Congratulations. You are done, and it probably hasn’t even been an hour yet.
Getting Leads For a Sales Funnel
If you don’t have any leads, you have a ton of options for getting them. The best way will depend on your budget and the skills of your team.
For the fastest results, start cold calling. I know it is brutal, but it works and you will learn a ton of great information about what your target audience really cares about.
You can buy lists of contacts to start calling or you can build your own list.
Purchased lists are never that great, in my experience, so I’d recommend list-building on your own.
This is hard, gritty work, but you can use the internet and common sense to run down the contact information for businesses that are likely to want your product. Using services like SignalHire and Hunter.io can help you find valid contact information for the right person at the organization to talk to.
In addition to cold calling, there is email marketing, which is a lot less expensive to scale.
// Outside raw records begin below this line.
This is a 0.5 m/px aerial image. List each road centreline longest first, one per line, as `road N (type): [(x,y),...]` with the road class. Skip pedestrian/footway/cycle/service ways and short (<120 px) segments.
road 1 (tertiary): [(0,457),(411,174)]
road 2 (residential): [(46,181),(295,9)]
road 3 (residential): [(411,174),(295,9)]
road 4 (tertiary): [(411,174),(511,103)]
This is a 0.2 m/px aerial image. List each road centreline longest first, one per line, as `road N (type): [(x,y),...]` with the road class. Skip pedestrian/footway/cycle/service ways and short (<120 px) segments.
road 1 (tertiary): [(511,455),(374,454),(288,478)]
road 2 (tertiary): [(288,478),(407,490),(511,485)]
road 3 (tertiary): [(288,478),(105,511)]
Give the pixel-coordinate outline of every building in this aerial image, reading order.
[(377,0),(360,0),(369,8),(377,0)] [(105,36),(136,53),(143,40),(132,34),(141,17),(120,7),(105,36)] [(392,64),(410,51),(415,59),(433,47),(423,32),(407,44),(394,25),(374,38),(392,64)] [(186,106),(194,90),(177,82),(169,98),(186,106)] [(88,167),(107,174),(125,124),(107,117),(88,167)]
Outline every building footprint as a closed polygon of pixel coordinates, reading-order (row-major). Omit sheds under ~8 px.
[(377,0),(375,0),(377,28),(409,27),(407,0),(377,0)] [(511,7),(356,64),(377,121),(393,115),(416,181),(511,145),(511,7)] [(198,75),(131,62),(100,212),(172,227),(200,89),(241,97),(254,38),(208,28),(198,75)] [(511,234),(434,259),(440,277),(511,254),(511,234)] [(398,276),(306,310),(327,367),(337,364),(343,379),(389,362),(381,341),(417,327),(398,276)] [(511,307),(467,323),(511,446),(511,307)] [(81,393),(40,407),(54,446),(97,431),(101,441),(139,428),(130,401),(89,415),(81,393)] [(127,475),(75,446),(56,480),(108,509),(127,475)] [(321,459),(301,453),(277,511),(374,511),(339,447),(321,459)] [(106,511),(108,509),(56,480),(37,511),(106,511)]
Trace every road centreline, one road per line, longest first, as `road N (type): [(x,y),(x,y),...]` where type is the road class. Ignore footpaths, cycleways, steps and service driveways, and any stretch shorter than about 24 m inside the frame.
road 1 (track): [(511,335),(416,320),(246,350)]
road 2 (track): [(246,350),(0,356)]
These campaigns are also a lot easier to run and track, so you should definitely consider this option if you are going to the trouble of list-building.
Using paid advertising is another method with a fast turnaround time. In this case, you’ll want to direct ads to a landing page where you can capture leads.
Of course, paid search can get pretty expensive, but generating leads through organic search will take months (at best) if you are starting from scratch with no inbound flow yet.
Social media marketing may be of value if you have a strong presence already, but the quality of leads that come in through this channel vary widely. Yes, it’s becoming more important for B2B brands, but it’s not always going to deliver the most high-intent traffic.
Digital marketing strategies work. Keep experimenting. You will find the right channel and get the leads you need for your sales funnel.